Another time I remember, years ago, an older fellow stopping by the chess club, mentioning that he had information on local chess news of the past, but at the time he was there I was caught up in a tournament and really didn't pay attention. I never followed up on it, and now that I'm going through the old club papers that man's name is cropping up all the time. He's long dead now - too bad I didn't take the time to talk to him while he was around.

So maybe guilt is fueling this, a little bit.

Because I'm going to be out of the country for a couple weeks, I have to get several column ahead, and they can't be time-sensitive. So, I figured, why not do a couple of columns on local chess history? That's stuff that can never go out of date.

Ironically, I've discovered that the best source for information was right under my nose, or to be more precise, right over my head. There are some boxes of old Frown Town club records up in my attic, and I just assumed that it was mostly junk - old financial records, pointless correspondence, and so on. I'd gone through the boxes some years before, looking for old games and I remember being amazed at how the chess club could produce so much paperwork, and yet so little of it was actual games. I found maybe ten whole games in the four boxes of stuff. Oh well.
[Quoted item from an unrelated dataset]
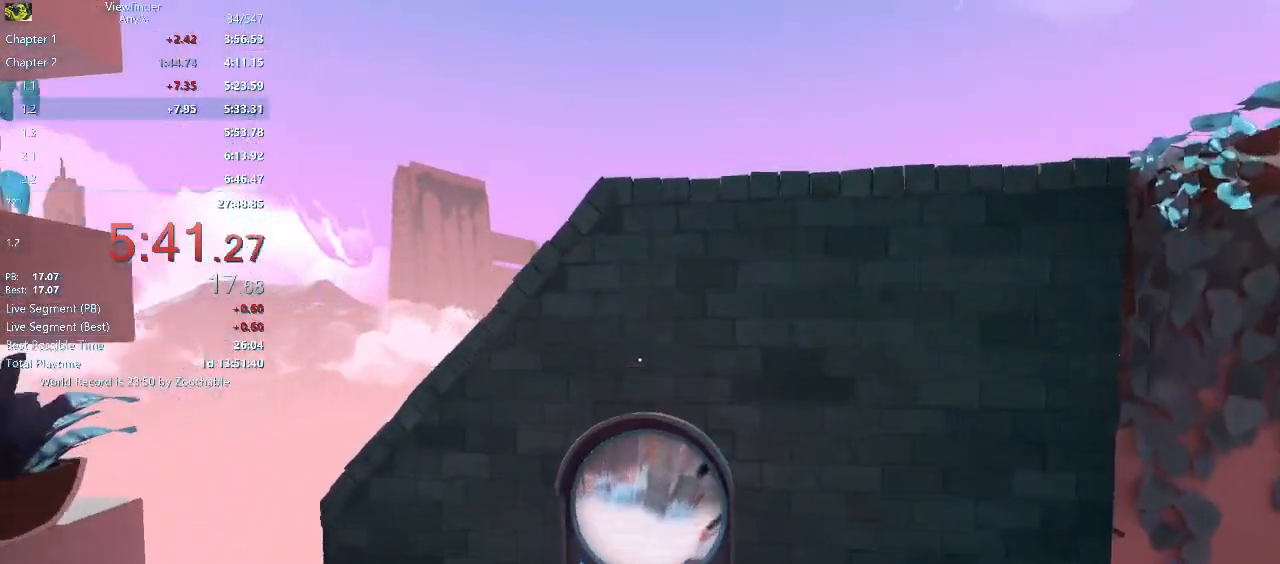
{"keys": ["e"], "mouse": [], "events": [[17, "e", "up"], [67, "shift", "down"], [117, "e", "down"], [117, "shift", "up"], [167, "e", "up"], [217, "shift", "down"], [300, "e", "down"], [350, "e", "up"], [350, "w", "up"], [500, "e", "down"], [500, "shift", "up"]]}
Well, I DID find a copy of an old New York State Chess Association bulletin, and managed to turn the games in there into an article that won me a national chess journalism award. So maybe the stuff in the boxes wasn't TOTALLY useless.

Recently, however, I've been taking a closer look at the stuff that was up in the attic, and discovering that it wasn't as useless as I thought.

Most interesting were a couple of scrapbooks I found that had chess columns from one of the local papers from about 1938 to 1946. It sort of blows my mind that Frown Town actually had TWO papers in those days, a morning and an evening paper.

This chess column of sixty years ago is much more modest than mine, in fact it's SO modest that at no time do they ever mention who's writing it! The heading just reads "Frown Town Chess Club News" with no by line. I think I know who the author is, but it's pretty impressive that he wrote the column off and on for nine years with not a single personal mention. That's much more self-effacing than I could ever be! In fat, the only reason why I think I know who the writer is because someone was cited as the "Chess Editor" in an unrelated photograph that was also in the scrapbook.

The level of play also seemed to be a lot lower as well, but I think this was just a reflection if the author, who was not a very strong player. Also very irritating is that fact that when discussing local games he nearly always includes game fragments, not whole games. Still there are maybe a dozen full games, in all the columns I went through.

There are two things I've always wanted to do, as far as local chess history goes: find out when the Frown Town Chess Club was founded, and get a complete list of club champions. It's generally thought that the chess club may have been started in the late 1800s, and there is a semi-complete list of champions going back to 1938.

Well, using the stuff in the attic, I've been able to fill in the missing years in the list, and even push it back a bit - I now know who was club champion during World War I, and I've traced the club origins back to 1912 or 1909. I'm sure the information is out there, I just have to find it.

Speaking of finding stuff, while I was going through the boxes in the attic I found some MORE boxes of chess magazines. What kept me from looking at them too closely was the fact that they were all in plastic binders, and the plastic in them is starting to deteriorate. They are sticky. However, large chunks of things I thought were missing were right up there all along. There are none so blind...

I know this all sounds dry and boring, and a waste of time. I really find myself hard pressed to defend my recent intense interest in the subject, how I can tell you this, what I've found out can be turned into chess columns and articles, and those I get paid for. Money! That's something anyone can understand!